In an autobiographical memoir written late in life Manning described the origin of his own devotion to the Holy Ghost. He noted that after he had published a series of sermons, someone castigated him because he had not included any reflections on the Third Person of the Trinity. As a result, Manning purchased every book he could find on the subject and soon realized that an appreciation of the Holy Ghost was at the heart of the Church's infallibility. The "perpetual presence and office of the Holy Ghost," he wrote, "raises the witness of the Church from a human to a Divine certainty." Manning's interest in the devotion was thus rooted in his own conversion experience from the Anglican to the Roman Church. The Holy Spirit represented that principle of life which supported the unity, perpetuity, and visibility of the Body of Christ.
Manning argued that this "temporal office" of teaching had been given on Pentecost "emphatically to the Apostles, and inclusively to the faithful." The people, "listening for a voice to guide them in the midst of contradictory teachers," would hear the Holy Spirit primarily in "Pontiffs, Councils, Traditions, Scripture, and universal consent." Although individuals could exercise their reason and private judgment, those human faculties could not really be considered "principles of faith." The English churchman's work definitely stood out among the theologians of the nineteenth century as giving a spiritual foundation to an apologetics of hierarchical authority.
Just as Manning's discourses on the Holy Spirit in Temporal Mission were framed within the context of his conversion from Anglicanism, so his work Internal Mission cannot be understood outside of his battle with the nineteenth century laicist state. In 1873 the cardinal wrote a series of essays on "Caesarism and Ultramontanism. " At that time the Prussian government had passed the Falk laws curtailing the Church's liberty in the German Empire to communicate with Rome , educate the clergy, and appoint priests to parishes. Manning referred to these policies as manifestations of a "modern Caesarism," or the union of the spiritual and temporal powers in one person. To counteract it he outlined the principles of "Ultramontanism." This latter, he wrote, consists (1) in the separation of the two powers, and the vesting them in different persons; (2) in claiming for the Church the sole right to define doctrines of faith and morals; and (3) to fix the limits of its own jurisdiction in that sphere; (4) in the indissoluble union of the Church with, and submission to, the universal jurisdiction of the Holy See.
Manning believed that only the Church with its doctrine, discipline, faith, and jurisdiction rooted in the Holy Spirit was capable of limiting the state's encroachment on the modem liberties of conscience, religion, family life, and citizenship.

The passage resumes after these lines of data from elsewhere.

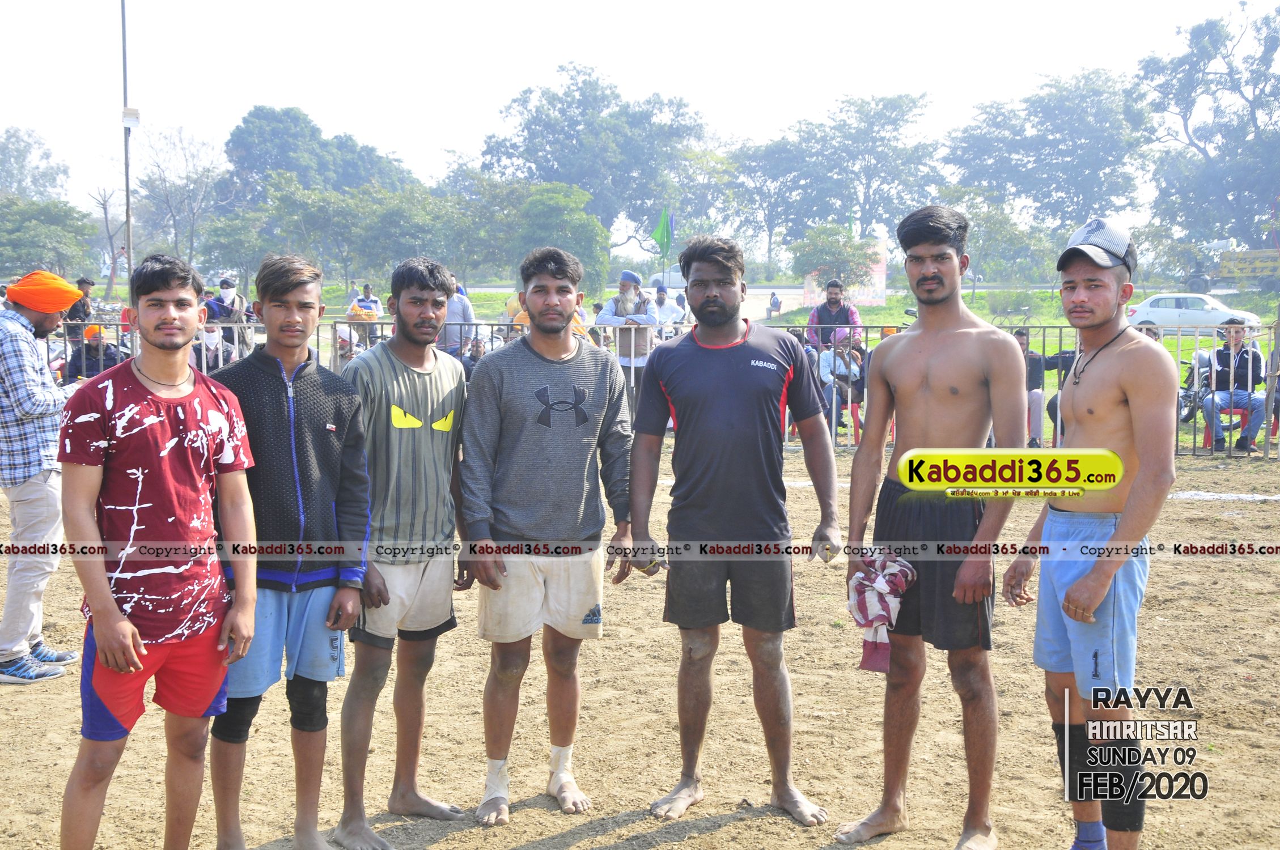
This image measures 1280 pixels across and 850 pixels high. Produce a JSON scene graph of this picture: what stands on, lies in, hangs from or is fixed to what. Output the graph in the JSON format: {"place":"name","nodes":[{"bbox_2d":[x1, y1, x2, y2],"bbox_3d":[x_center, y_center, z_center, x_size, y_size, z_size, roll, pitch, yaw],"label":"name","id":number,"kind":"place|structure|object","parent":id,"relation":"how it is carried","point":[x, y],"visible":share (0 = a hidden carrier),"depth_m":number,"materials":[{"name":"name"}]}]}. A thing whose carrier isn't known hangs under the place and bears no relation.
{"place":"outdoors","nodes":[
{"label":"outdoors","id":0,"kind":"place"},
{"bbox_2d":[0,0,1279,219],"label":"sky","id":1,"kind":"structure","parent":0,"point":[825,95],"materials":[{"name":"white"}]},
{"bbox_2d":[0,448,1279,849],"label":"dirt field","id":2,"kind":"structure","parent":0,"point":[1183,509],"materials":[{"name":"brown soil"}]},
{"bbox_2d":[0,264,83,688],"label":"man","id":3,"kind":"object","parent":2,"relation":"on","point":[56,516],"visible":0.92,"depth_m":6.10},
{"bbox_2d":[53,248,259,849],"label":"man","id":4,"kind":"object","parent":2,"relation":"on","point":[123,623],"visible":0.99,"depth_m":3.84},
{"bbox_2d":[206,248,374,849],"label":"man","id":5,"kind":"object","parent":2,"relation":"on","point":[312,306],"visible":0.94,"depth_m":4.25},
{"bbox_2d":[336,253,476,849],"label":"man","id":6,"kind":"object","parent":2,"relation":"on","point":[434,316],"visible":0.98,"depth_m":4.57},
{"bbox_2d":[460,238,639,823],"bbox_3d":[-0.255,0.286,4.838,0.542,1.602,0.639,0,6,0],"label":"man","id":7,"kind":"object","parent":2,"relation":"on","point":[577,355],"visible":0.98,"depth_m":4.72},
{"bbox_2d":[481,757,510,804],"bbox_3d":[-0.389,0.969,4.572,0.086,0.139,0.091,0,6,0],"label":"bandage","id":8,"kind":"object","parent":7,"relation":"on","point":[499,764],"visible":0.7,"depth_m":4.54,"materials":[{"name":"white fabric"}]},
{"bbox_2d":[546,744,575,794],"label":"bandage","id":9,"kind":"object","parent":7,"relation":"on","point":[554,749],"visible":0.76,"depth_m":4.71,"materials":[{"name":"white fabric"}]},
{"bbox_2d":[26,316,1277,461],"bbox_3d":[0.107,-0.289,13.861,15.440,1.192,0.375,0,6,0],"label":"metal fence","id":10,"kind":"object","parent":2,"relation":"on","point":[1178,348],"visible":0.32,"depth_m":13.83,"materials":[{"name":"metal"}]},
{"bbox_2d":[625,228,841,828],"bbox_3d":[0.273,0.268,4.807,0.646,1.642,0.605,2,6,19],"label":"man","id":11,"kind":"object","parent":2,"relation":"on","point":[722,333],"visible":0.97,"depth_m":4.68},
{"bbox_2d":[836,196,1032,849],"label":"man","id":12,"kind":"object","parent":2,"relation":"on","point":[942,395],"visible":0.99,"depth_m":4.41},
{"bbox_2d":[848,548,916,673],"bbox_3d":[0.631,0.497,4.369,0.185,0.284,0.253,0,6,0],"label":"cloth","id":13,"kind":"object","parent":12,"relation":"in","point":[885,588],"visible":0.84,"depth_m":4.33,"materials":[{"name":"fabric"}]},
{"bbox_2d":[1006,218,1176,849],"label":"man","id":14,"kind":"object","parent":2,"relation":"on","point":[1120,532],"visible":0.99,"depth_m":4.05},
{"bbox_2d":[249,285,1277,451],"label":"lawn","id":15,"kind":"structure","parent":0,"point":[980,293],"materials":[{"name":"green plant"}]},
{"bbox_2d":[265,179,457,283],"label":"tree","id":16,"kind":"object","parent":15,"relation":"on","point":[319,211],"visible":0.93,"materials":[{"name":"green plant"}]},
{"bbox_2d":[354,283,382,317],"bbox_3d":[-3.941,-1.480,24.325,0.527,1.016,0.581,0,6,0],"label":"person","id":17,"kind":"object","parent":15,"relation":"on","point":[367,288],"visible":0.54,"depth_m":24.26},
{"bbox_2d":[442,281,476,359],"bbox_3d":[-1.805,-0.769,16.004,0.578,1.210,0.562,0,6,0],"label":"person","id":18,"kind":"object","parent":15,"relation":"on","point":[457,306],"visible":0.52,"depth_m":15.86},
{"bbox_2d":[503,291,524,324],"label":"person","id":19,"kind":"object","parent":15,"relation":"on","point":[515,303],"visible":0.27,"depth_m":15.93},
{"bbox_2d":[454,177,609,290],"label":"tree","id":20,"kind":"object","parent":15,"relation":"on","point":[529,211],"visible":0.87,"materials":[{"name":"green plant"}]},
{"bbox_2d":[595,269,660,408],"bbox_3d":[-0.102,-0.609,14.254,0.566,1.377,0.564,5,8,39],"label":"man","id":21,"kind":"object","parent":15,"relation":"on","point":[632,276],"visible":0.7,"depth_m":14.09},
{"bbox_2d":[649,283,688,327],"bbox_3d":[0.297,-1.121,20.102,0.603,1.079,0.635,0,6,0],"label":"person","id":22,"kind":"object","parent":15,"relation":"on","point":[660,301],"visible":0.58,"depth_m":19.99},
{"bbox_2d":[767,291,781,314],"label":"person","id":23,"kind":"object","parent":15,"relation":"on","point":[775,303],"visible":0.98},
{"bbox_2d":[806,280,862,351],"bbox_3d":[1.874,-0.803,16.285,0.578,1.143,0.550,0,6,0],"label":"man","id":24,"kind":"object","parent":15,"relation":"on","point":[842,310],"visible":0.62,"depth_m":16.17},
{"bbox_2d":[792,225,878,297],"label":"tree","id":25,"kind":"object","parent":15,"relation":"on","point":[838,246],"visible":0.93,"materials":[{"name":"green plant"}]},
{"bbox_2d":[815,331,866,434],"bbox_3d":[1.869,-0.376,15.425,0.643,0.999,0.664,-1,6,-12],"label":"person","id":26,"kind":"object","parent":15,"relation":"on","point":[852,363],"visible":0.61,"depth_m":15.30},
{"bbox_2d":[802,243,888,305],"label":"billboard","id":27,"kind":"object","parent":15,"relation":"on","point":[882,276],"visible":0.43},
{"bbox_2d":[838,400,864,437],"bbox_3d":[1.911,-0.030,15.732,0.449,0.563,0.488,0,6,0],"label":"red chair","id":28,"kind":"object","parent":15,"relation":"on","point":[855,407],"visible":0.4,"depth_m":15.63,"materials":[{"name":"red plastic"}]},
{"bbox_2d":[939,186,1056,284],"label":"tree","id":29,"kind":"object","parent":15,"relation":"on","point":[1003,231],"visible":0.83,"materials":[{"name":"green plant"}]},
{"bbox_2d":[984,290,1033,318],"label":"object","id":30,"kind":"object","parent":15,"relation":"on","point":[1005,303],"visible":0.95,"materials":[{"name":"green plant"}]},
{"bbox_2d":[1011,326,1048,450],"bbox_3d":[3.235,-0.275,14.484,0.626,1.041,0.604,0,6,0],"label":"person","id":31,"kind":"object","parent":15,"relation":"on","point":[1023,335],"visible":0.51,"depth_m":14.33},
{"bbox_2d":[1123,293,1262,330],"label":"white car","id":32,"kind":"object","parent":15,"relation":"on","point":[1148,308],"visible":0.78,"depth_m":36.90,"materials":[{"name":"white metal"}]},
{"bbox_2d":[1176,347,1213,424],"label":"motorcycle","id":33,"kind":"object","parent":15,"relation":"on","point":[1191,395],"visible":0.48,"depth_m":17.05,"materials":[{"name":"black metal"}]},
{"bbox_2d":[1198,405,1253,448],"bbox_3d":[5.280,-0.011,15.054,0.464,0.535,0.481,0,6,0],"label":"red chair","id":34,"kind":"object","parent":15,"relation":"on","point":[1208,437],"visible":0.32,"depth_m":15.01,"materials":[{"name":"red plastic"}]},
{"bbox_2d":[1201,318,1266,453],"bbox_3d":[5.139,-0.326,14.502,0.645,1.108,0.762,2,6,14],"label":"man","id":35,"kind":"object","parent":34,"relation":"on","point":[1225,355],"visible":0.83,"depth_m":14.40},
{"bbox_2d":[1218,248,1279,285],"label":"yellow truck","id":36,"kind":"object","parent":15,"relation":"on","point":[1258,254],"visible":0.85,"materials":[{"name":"yellow metal"}]},
{"label":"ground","id":37,"kind":"structure","parent":0},
{"bbox_2d":[0,128,70,204],"label":"tree","id":38,"kind":"object","parent":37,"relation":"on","point":[54,177],"visible":0.9,"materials":[{"name":"green plant"}]},
{"bbox_2d":[0,196,99,279],"label":"tree","id":39,"kind":"object","parent":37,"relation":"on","point":[66,244],"visible":0.96,"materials":[{"name":"green plant"}]},
{"bbox_2d":[65,276,94,345],"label":"person","id":40,"kind":"object","parent":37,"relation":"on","point":[88,283],"visible":0.54,"depth_m":18.18},
{"bbox_2d":[66,324,126,379],"bbox_3d":[-4.314,-0.361,13.398,0.567,0.900,0.575,0,6,0],"label":"person","id":41,"kind":"object","parent":37,"relation":"on","point":[86,346],"visible":0.48,"depth_m":13.27},
{"bbox_2d":[86,183,128,295],"label":"bare tree","id":42,"kind":"object","parent":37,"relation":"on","point":[106,221],"visible":0.79,"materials":[{"name":"brown plant"}]},
{"bbox_2d":[120,0,134,278],"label":"pole","id":43,"kind":"object","parent":37,"relation":"on","point":[126,167],"visible":0.73,"depth_m":21.85,"materials":[{"name":"grey metal"}]},
{"bbox_2d":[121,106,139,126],"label":"box","id":44,"kind":"object","parent":43,"relation":"attached to","point":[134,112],"visible":0.83,"depth_m":20.04,"materials":[{"name":"white"}]},
{"bbox_2d":[135,124,232,270],"label":"tree","id":45,"kind":"object","parent":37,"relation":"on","point":[204,172],"visible":0.91,"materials":[{"name":"plant"}]},
{"bbox_2d":[196,322,231,370],"bbox_3d":[-3.907,-0.499,15.118,0.556,0.959,0.648,0,6,0],"label":"person","id":46,"kind":"object","parent":37,"relation":"on","point":[211,338],"visible":0.46,"depth_m":15.04},
{"bbox_2d":[203,276,251,360],"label":"person","id":47,"kind":"object","parent":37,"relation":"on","point":[226,288],"visible":0.69,"depth_m":17.32},
{"bbox_2d":[213,105,414,283],"label":"tree","id":48,"kind":"object","parent":37,"relation":"on","point":[236,135],"visible":0.91,"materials":[{"name":"green plant"}]},
{"bbox_2d":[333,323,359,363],"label":"person","id":49,"kind":"object","parent":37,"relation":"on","point":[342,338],"visible":0.41,"depth_m":15.89},
{"bbox_2d":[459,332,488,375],"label":"person","id":50,"kind":"object","parent":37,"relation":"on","point":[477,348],"visible":0.38,"depth_m":14.79},
{"bbox_2d":[477,65,708,269],"label":"tree","id":51,"kind":"object","parent":37,"relation":"on","point":[594,194],"visible":0.92,"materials":[{"name":"green plant"}]},
{"bbox_2d":[650,205,674,260],"bbox_3d":[0.378,-3.098,30.153,0.565,1.680,0.243,0,6,0],"label":"green flag","id":52,"kind":"object","parent":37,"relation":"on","point":[662,236],"visible":0.91,"depth_m":30.09,"materials":[{"name":"green fabric"}]},
{"bbox_2d":[654,263,687,288],"label":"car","id":53,"kind":"object","parent":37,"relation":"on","point":[677,274],"visible":0.46,"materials":[{"name":"white metal"}]},
{"bbox_2d":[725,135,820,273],"label":"tree","id":54,"kind":"object","parent":37,"relation":"on","point":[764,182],"visible":0.8,"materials":[{"name":"plant"}]},
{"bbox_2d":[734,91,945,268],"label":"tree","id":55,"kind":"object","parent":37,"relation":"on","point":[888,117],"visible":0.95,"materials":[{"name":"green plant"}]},
{"bbox_2d":[942,68,1153,241],"label":"tree","id":56,"kind":"object","parent":37,"relation":"on","point":[1073,144],"visible":0.93,"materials":[{"name":"green plant"}]},
{"bbox_2d":[1136,3,1279,259],"label":"tree","id":57,"kind":"object","parent":37,"relation":"on","point":[1253,112],"visible":0.98,"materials":[{"name":"plant"}]}
]}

Only the strength of the Spirit could withstand the assaults of the absolute state. The Internal Mission repeated this position in its discussions of the virtue of faith. Referring specifically to the attempts in England "to interfere with the Christian education of your children," Manning argued that the test of the Spirit dwelling in the hearts of the faithful would be their obedience and loyalty to the institutional Church.